/radical.agent

A standalone pilot-agent

Primary LanguagePythonOtherNOASSERTION

Package radical.agent

The radical.agent package provides a stand-alone pilot job agent.

Installation

You can install the latest radical.agent directly from PyPi:

pip install --upgrade radical.agent

You can also install the latest development version (which might be broken) from GitHub directly:

pip install -e git://github.com/saga-project/radical.agent.git#egg=radical.agent

Command-Line Invocation

While radical.agents are meant to be deployed automatically by a pilot provisioning mechanism, they can be used independently. In this usage mode they pretty much behave like an original Pilot Job, i.e., providing late-binding on a single HPC system.

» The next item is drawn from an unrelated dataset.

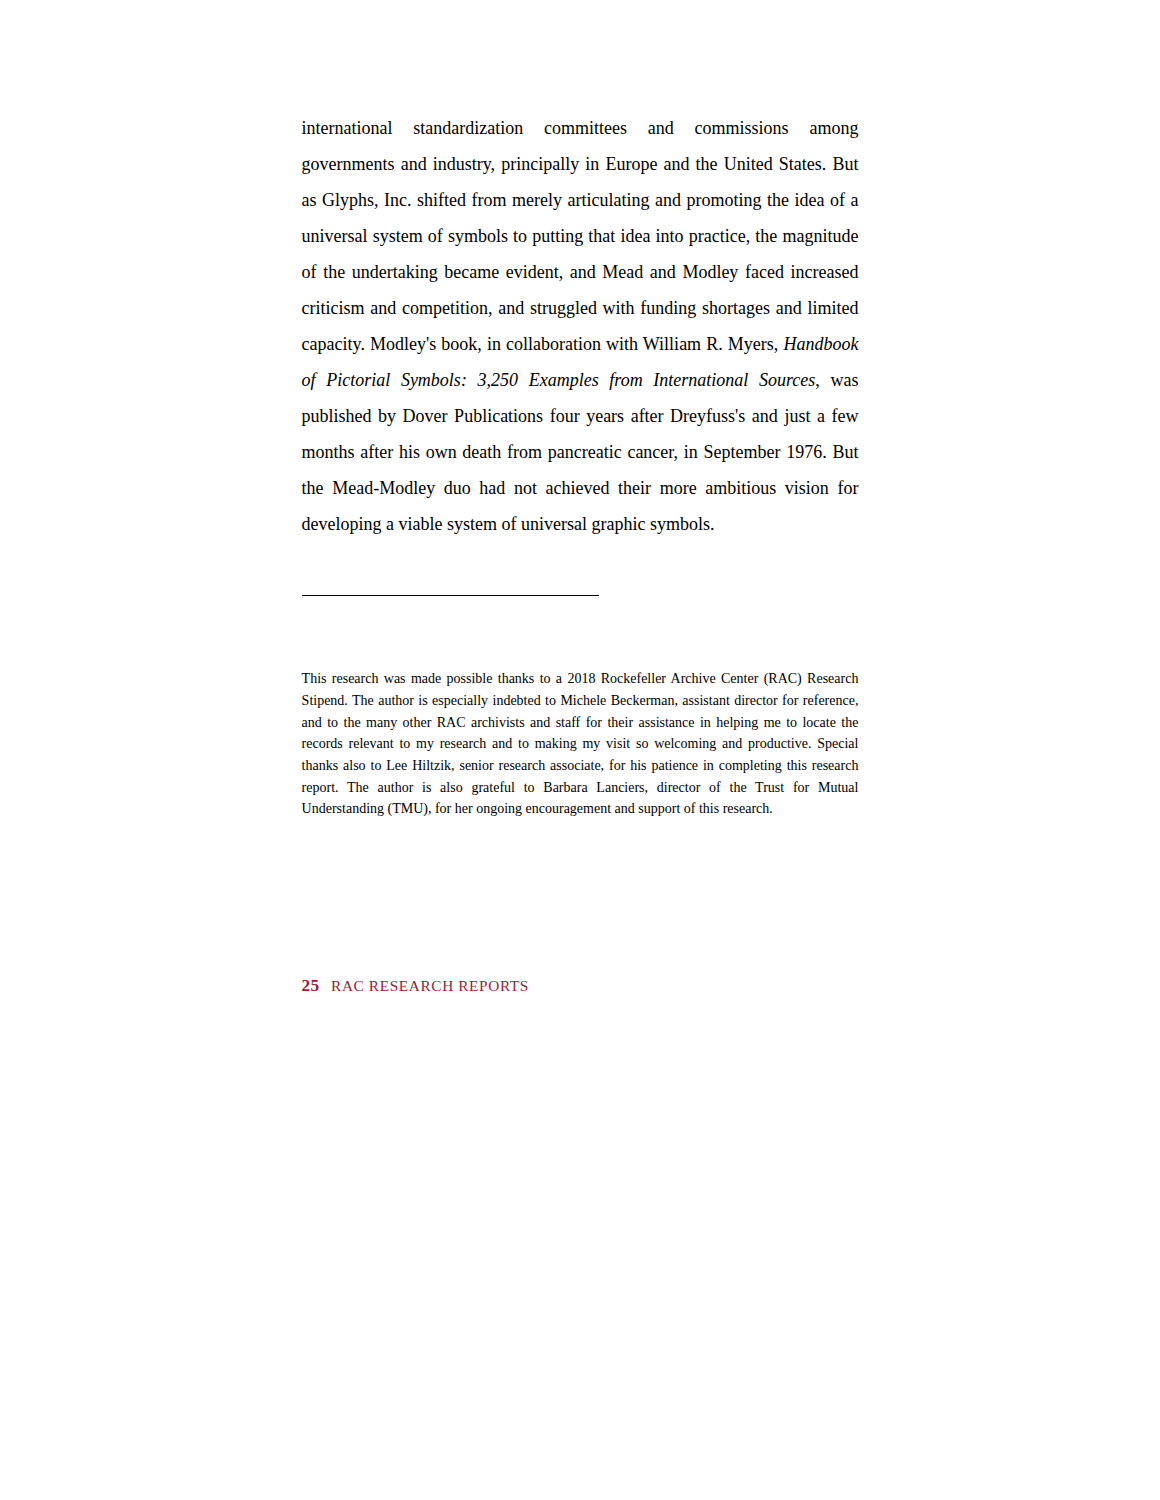international standardization committees and commissions among governments and industry, principally in Europe and the United States. But as Glyphs, Inc. shifted from merely articulating and promoting the idea of a universal system of symbols to putting that idea into practice, the magnitude of the undertaking became evident, and Mead and Modley faced increased criticism and competition, and struggled with funding shortages and limited capacity. Modley's book, in collaboration with William R. Myers, Handbook of Pictorial Symbols: 3,250 Examples from International Sources, was published by Dover Publications four years after Dreyfuss's and just a few months after his own death from pancreatic cancer, in September 1976. But the Mead-Modley duo had not achieved their more ambitious vision for developing a viable system of universal graphic symbols.
This research was made possible thanks to a 2018 Rockefeller Archive Center (RAC) Research Stipend. The author is especially indebted to Michele Beckerman, assistant director for reference, and to the many other RAC archivists and staff for their assistance in helping me to locate the records relevant to my research and to making my visit so welcoming and productive. Special thanks also to Lee Hiltzik, senior research associate, for his patience in completing this research report. The author is also grateful to Barbara Lanciers, director of the Trust for Mutual Understanding (TMU), for her ongoing encouragement and support of this research.
25 RAC RESEARCH REPORTS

The agent executable (which is installed via the radical.agent package) is invoked on the command line. The --help option shows the command-line options:

radical-agent --help
Usage: radical-agent [options]

Options:
  -h, --help            show this help message and exit
  -t URL, --task-source=URL
                        Specifies the location where to pull the tasks from.
  -r URL, --task-results=URL
                        Specifies the location where to publish the task
                        results. [default: file:///dev/stdout]
  -e URL, --task-events=URL
                        Specifies the location where to publish the task
                        events. [default: file:///dev/stdout]
  -m URL, --task-metrics=URL
                        Specifies the location where to publish task metrics.
  -l URL, --agent-logs=URL
                        Specifies the location where to publish agent log
                        data. [default: file:///dev/stderr]

  Execution Options:
    These options control task execution

    -w DIRECTORY, --workdir=DIRECTORY
                        Specifies the working directory for the agent.
                        [default: .]
    --processes-per-node=COUNT
                        Maximum number of processes to run concurrently on a
                        node. [default: number of cores per node]
    --detect-node-failure
                        Try to detect erratic node behavior and move tasks
                        away from faulty nodes. [default: disabled]

The idea is that each input channel (task source) and output channel (results, events, metrics, log) can be controlled and redirected independently. The underlying implementation is adaptor-based, similar to SAGA.

Currently a set of file-based adaptors exist - they support both physical files as well as STOUT and STDERR. The adaptors use JSON as the file-format for input and output.

A Simple Example

Let's run a couple of tasks!

With the file-based task-source adaptor, you have to define your tasks as a JSON file. It's pretty straight forward, the only odd part is that you have to define an 'id' for each task. That's because the agent itself doesn't manage task ids since they are usually specific to the backend / workload manager. The example input file uses integers, but task ids can be random strings - the only requirement is that they are unique.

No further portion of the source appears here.